The big issue for me is that the feed items aren't always showing all the content - sometimes the body is missing, and sometimes it's not showing by default but when I go in and edit, it's there and all I have to do is save it to get it to show. I'm so lost, been trying to fix this for a few days now.
Setup:
Drupal 6.14
FeedAPI 6.x-1.9-beta1
FeedAPI Node 6.x-1.9-beta1
FeedAPI Mapper 6.x-2.0-alpha3
Common syndication parser 6.x-1.9-beta1
FeedAPI Inherit 6.x-1.9-beta1
FeedAPI Taxonomy Compare 6.x-1.4
Comment #24
Eric_A CreditAttribution: Eric_A commentedFollow up on #22. I know it's not against HEAD but perhaps this 5.x-1.5 patch gets someone started who has time and deeper knowledge of FeedAPI.
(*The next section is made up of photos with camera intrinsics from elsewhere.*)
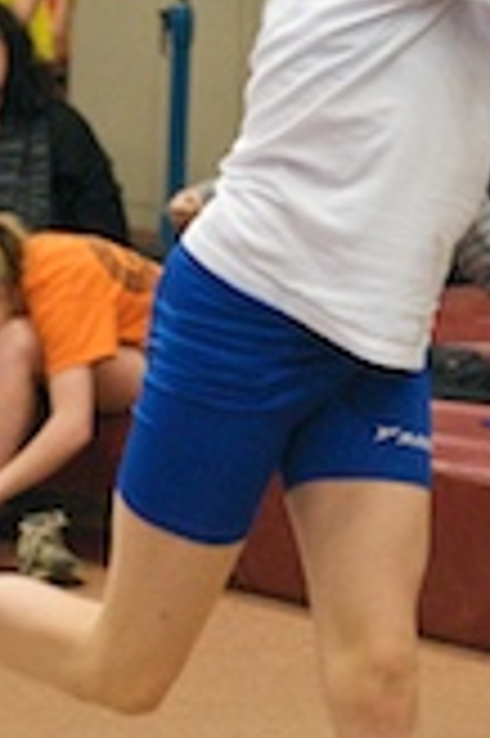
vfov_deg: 6.4
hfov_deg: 4.3
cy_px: 202
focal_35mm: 320
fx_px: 6547
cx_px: 429
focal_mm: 70
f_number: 4.5
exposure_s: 1/125
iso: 3200
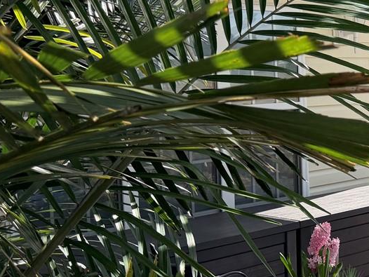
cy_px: 128
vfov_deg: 20.2
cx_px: 524
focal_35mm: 73
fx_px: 779
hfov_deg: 22.7
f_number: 1.78
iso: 100
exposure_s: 1/4673
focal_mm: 6.76
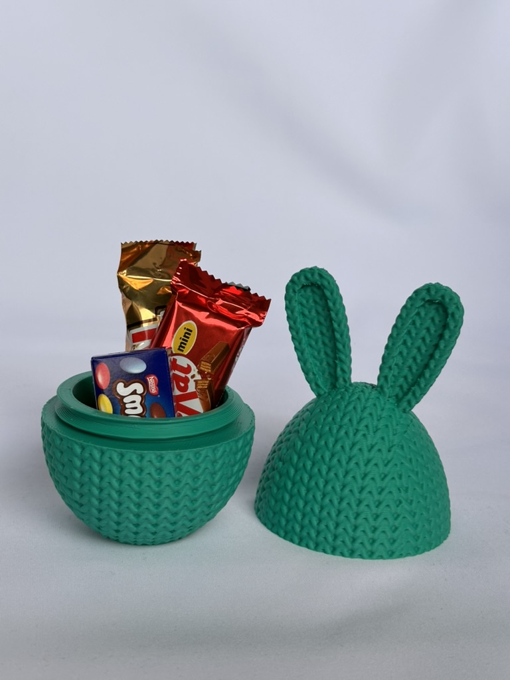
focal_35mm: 48
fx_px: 943
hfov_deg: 30.3
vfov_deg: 39.7
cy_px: 340
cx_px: 255
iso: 50
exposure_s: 1/241
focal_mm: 6.86
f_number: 1.78
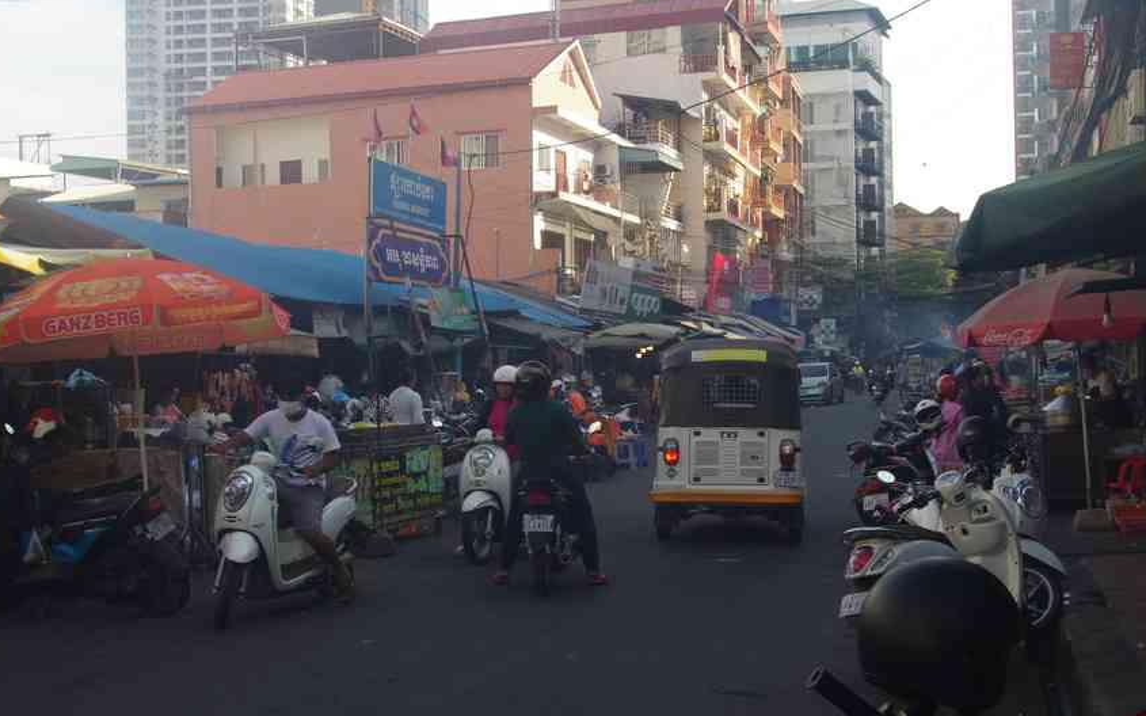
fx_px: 1468
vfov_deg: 27.4
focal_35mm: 47
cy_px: 354
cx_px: 599
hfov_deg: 42.6
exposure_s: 1/50
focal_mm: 26
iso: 200
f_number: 10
EDIT: #324797: Duplicate items when update items enabled http://drupal.org/node/324797#comment-1607302
All that is missing in that issue is a complete solution for 5.x.
Comment #25
deltab CreditAttribution: deltab commentedsubscribing, same issue with 6.x
Comment #26
Anonymous (not verified) CreditAttribution: Anonymous commentedsubscribing, same issue with 6.x
with simple pie as my XML parser of choice
Comment #27
jannalexx CreditAttribution: jannalexx commentedsubscribing, same issue with 6.x
Comment #28
Eric_A CreditAttribution: Eric_A commentedA fixed (duplicate) 6.x issue is here: #324797: Duplicate items when update items enabled
Comment #29
Summit CreditAttribution: Summit commentedIf it is fixed in june in 6.x ..how can it still occur?
Comment #30
jannalexx CreditAttribution: jannalexx commentedunfotunatelly this was never fixed for me. fuzzy behaviour on dublicated content on cron runs, nodes made from feedapi / simplepie parser / cache lifetime in seconds:30
Comment #31
Eric_A CreditAttribution: Eric_A commentedAre any of you not using Drupal 6.14 and not using Poormanscron 1.x? If you are using one or both then see if updating to 6.15 and 2.x fixes your problems.
Comment #32
jannalexx CreditAttribution: jannalexx commentedthere is nothing to do with poormanscron as it can happen by simply refreshing feed items
common syndication parser works without dublicated content (dev version tested) so i had to switch to it from simplepie
Comment #33
focal55 CreditAttribution: focal55 commentedI had duplicate nodes being created with FeedsAPI 6.x-1.x-dev + Drupal 6.16. I was trying to modify the FeedsAPI importer to have a custom content type used when creating nodes from import. My custom content type seemed to cause the duplicates because after I changed the setting back to create new Feed Items it works and does not create duplicates.
Comment #34
meghs CreditAttribution: meghs commentedHello focal55,can you clarify the solution you give in post, I am facing the same problem. I have also used a custom content type for my feed items.